Nur wenige Neugründungen

Ein zentrales Problem des deutschen Gesundheitswesens ist zudem, dass viele Strukturen zementiert sind. Neuerungen lassen sich nur schwer einführen. Insofern ist auch das Gründungsgeschehen von Genossenschaften in dem Sektor überschaubar. Immerhin: In den vergangenen Jahren haben sich mehrere Genossenschaften im Bereich der Ambulanten Palliativversorgung gegründet. Ein weiteres neues Mitglied in der bayerischen Genossenschaftsfamilie ist die Klinik IT eG. Ihr Ziel ist es, gemeinschaftlich für ihre Mitglieder IT-Projekte umzusetzen, die für einzelne Kliniken zu groß wären. So treibt sie – ganz am Puls der Zeit – die Digitalisierung der Mitglieder voran. Wie weit die Genossenschaft bei der Entwicklung ist und welche weiteren Ziele sie verfolgt, darüber dreht sich der Artikel „Ein Patientenportal für über 100 Kliniken – von einer Genossenschaft“.

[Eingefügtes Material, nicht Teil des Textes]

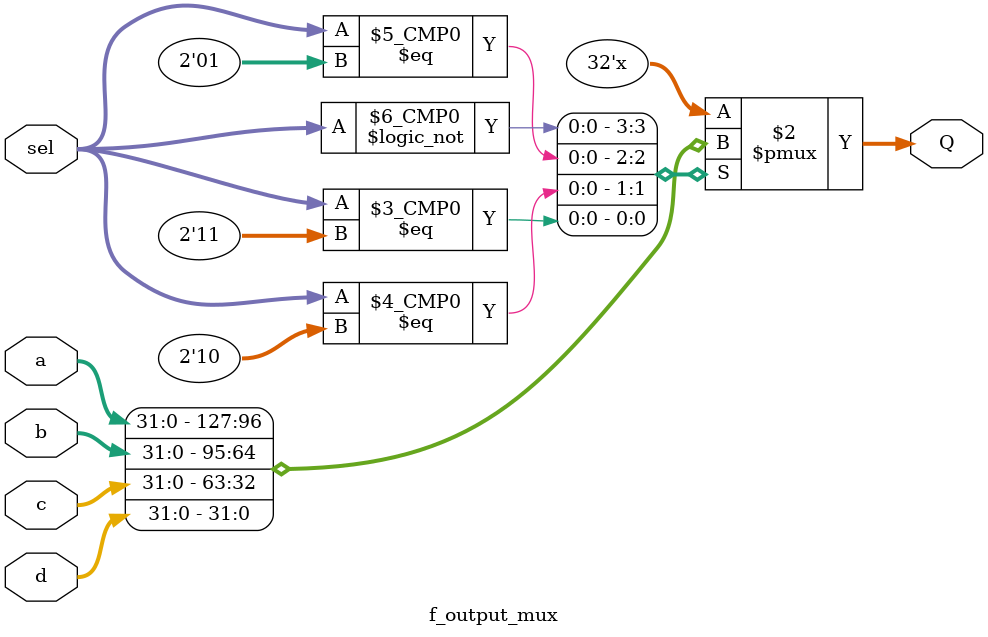
<source format=v>
`timescale 1ns / 1ps

module Factorial_Address_Decoder(
    input [1:0] A,
    input WE, 
    output wire WE1, WE2, 
    output wire [1:0] RdSel
); 
    reg [1:0] control; 
    assign {WE1, WE2} = control; 
    assign RdSel = A; 
    always@(A, WE)begin
        
        if(WE) begin
            case(A)
                'b00: control <= 'b1_0; 
                
                'b01: control <= 'b0_1; 
                
                default: control <= 'b0_0; 
                
            endcase
        end
        else begin
            control <= 'b00; 
        end
        
    end
endmodule

module f_register #(parameter width = 32)(
    input clk, en, rst,
    input [width-1:0] D,
    output reg [width-1:0] Q
); 
    always@(posedge clk, posedge rst) begin
        if(rst) Q <= 0;
        else if(en) Q <= D;
        else Q <= Q; 
    end
endmodule

module set_reset_register(
    input clk, set, reset,
    output reg Q
); 
    always@(posedge clk, posedge reset) begin 
        if(reset) Q <= 'b0;
        else if(set) Q <= 'b1; 
        else Q <= Q;
    end

endmodule

module f_output_mux(
    input [1:0] sel,
    input [31:0] a, b, c, d,
    output reg [31:0] Q
); 
    always@(*) begin
        case(sel) 
            'b00: Q <= a;
            'b01: Q <= b; 
            'b10: Q <= c; 
            'b11: Q <= d; 
            default: Q <= a;     
        endcase
    end

endmodule
</source>
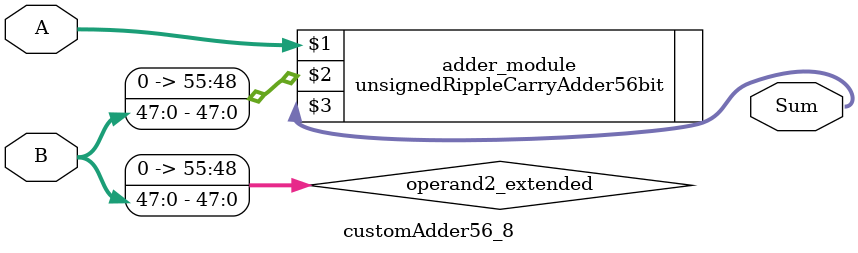
<source format=v>
module customAdder56_8(
                        input [55 : 0] A,
                        input [47 : 0] B,
                        
                        output [56 : 0] Sum
                );

        wire [55 : 0] operand2_extended;
        
        assign operand2_extended =  {8'b0, B};
        
        unsignedRippleCarryAdder56bit adder_module(
            A,
            operand2_extended,
            Sum
        );
        
        endmodule
        
</source>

Einer von jenen, die davon überzeugt sind, dass Genossenschaften im Gesundheitsbereich vorteilhaft sind, ist Alexander Schraml. Der langjährige Vorstand des Kommunalunternehmens des Landkreises Würzburg war einer der Initiatoren der KKB. Aktuell ist Schraml im Vorstand der Kommunale Altenhilfe Bayern eG tätig. Die Genossenschaft vernetzt die kommunalen, bayerischen Pflegeeinrichtungen. Im Beitrag „Der Pflegenotstand spitzt sich zu“ schildert Schraml, vor welchen Herausforderungen die Einrichtungen stehen und wie die Genossenschaft dabei hilft, eine bestmögliche Daseinsvorsorge aufrechtzuerhalten.

Potential ist vorhanden

Schraml kann sich vorstellen, eine weitere Genossenschaft aus der Taufe zu heben. Seine Idee ist eine eG, die im Bereich des Ausfallmanagements tätig ist. Diese könnte die Alten- und Pflegeheime bei kurz- und mittelfristigen Personalengpässen unterstützen. Auch Benjamin Stollreiter von der KKB ist sich sicher, dass weitere Genossenschaften Sinn stiften können: „Es gibt definitiv Potential, wie zuletzt die Gründung der Klinik IT eG gezeigt hat, die wir gemeinsam mit der Bayerischen Krankenhausgesellschaft initiiert haben.“ Und so bekommt die bunte Gruppe der bayerischen Genossenschaften im Gesundheitswesen bald vielleicht weiteren Zuwachs. Denn obwohl sie sehr unterschiedliche Geschäftsmodelle verfolgen, eint sie doch ein Anliegen: Die Mitglieder zu unterstützen, damit diese sich bestmöglich um das Wohl ihrer Patientinnen und Patienten kümmern können.